Mangosteen fruits, also referred to as manggis are tropical fruits abundantly available in Malaysia, and they are in categories, namely manggis hutan (jungle mangosteen), manggis mesta (mesta mangosteen), manggis putih (white mangosteen), and manggis ungu (purple mangosteen) as shown in Figure 1.

Figure 1. From left to right: Manggis Hutan, Manggis Mesta, Manggis Putih, and Manggis Ungu

Nowadays, fruit classification has become a necessity in the beverage industries. Fruit varies in characteristics such as sweetness, color, dimensions, shape, size, and so forth. It is common for farmers to sort their harvested fruits into individual species using traditional methods; this is to facilitate storage and sales of the produce among others.

However, the traditional methods are prone to so many challenges. Training a machine to identify and classify fruit types in place of traditional methods can ensure precision fruit classification. By taking advantage of the state-of-the-art image recognition techniques, we propose the classification of mangosteen fruits using hybrid deep learning.

The proposed model involves a proposed optimized Convolutional Neural Network (CNN) model compared to other optimized models such as Xception, VGG16, and ResNet50 using Adaptive moment estimation (Adam), RMSprop, Adagrad, and Stochastic Gradient Descent (SGD) optimizers on specified dense layers and filters numbers. The CNN model proposed in this study has three types of layers that make up its model, they are: 1) the convolutional layers, 2) the pooling layers, and 3) the fully connected (FC) layers. The first convolution layer uses convolution filters with a filter size of 3x3 used for initializing the neural network with some weights prior to updating to a better value for each iteration. The CNN architecture (structure) is formed from stacking these layers. Each model was structured uniquely based on suitability of the model on the given dataset by changing their classification layer. Parameters tuning was also conducted in this study in order to develop a reliable and accurate model. The final results of the models are then compared to one another to select the best performing model.

The rest of the work is as follows: Section 2 presents the related work, Section 3 describes the materials and methods, Section 4 presents the results and discussion, Section 5 concludes the work.

2. Related Work

Deep learning model can be applied to build an image classification network using conventional neural networks [1, 2]. This becomes a core technology for artificial intelligence (AI) applications including fruit classification. Convolutional neural network (CNN) is one of the most popular algorithms for deep learning; it’s useful for finding patterns in images to recognize the objects. They learn directly from image data, use patterns to classify images and eliminate the need for manual feature extraction. This is a kind of classification algorithm that can identify and classify fruits to their types.

> PROVIDED DATA:
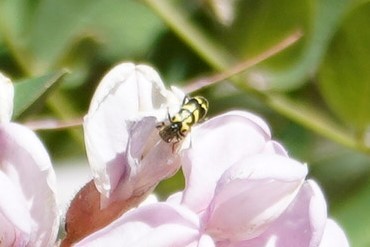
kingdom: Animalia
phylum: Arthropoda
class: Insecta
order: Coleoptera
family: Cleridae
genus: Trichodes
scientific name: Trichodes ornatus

> EXERCISE OBJECTIVE:
Answer these questions using the mangosteen classification text:
(a) Into which four categories are mangosteen fruits divided?
(b) What filter size do the convolution filters in the first convolution layer use?
(c) Which section presents the results and discussion?
The data were taken from a different source than the text.

> SOLUTION:
(a) Manggis hutan (jungle mangosteen), manggis mesta (mesta mangosteen), manggis putih (white mangosteen), and manggis ungu (purple mangosteen).
(b) 3x3.
(c) Section 4.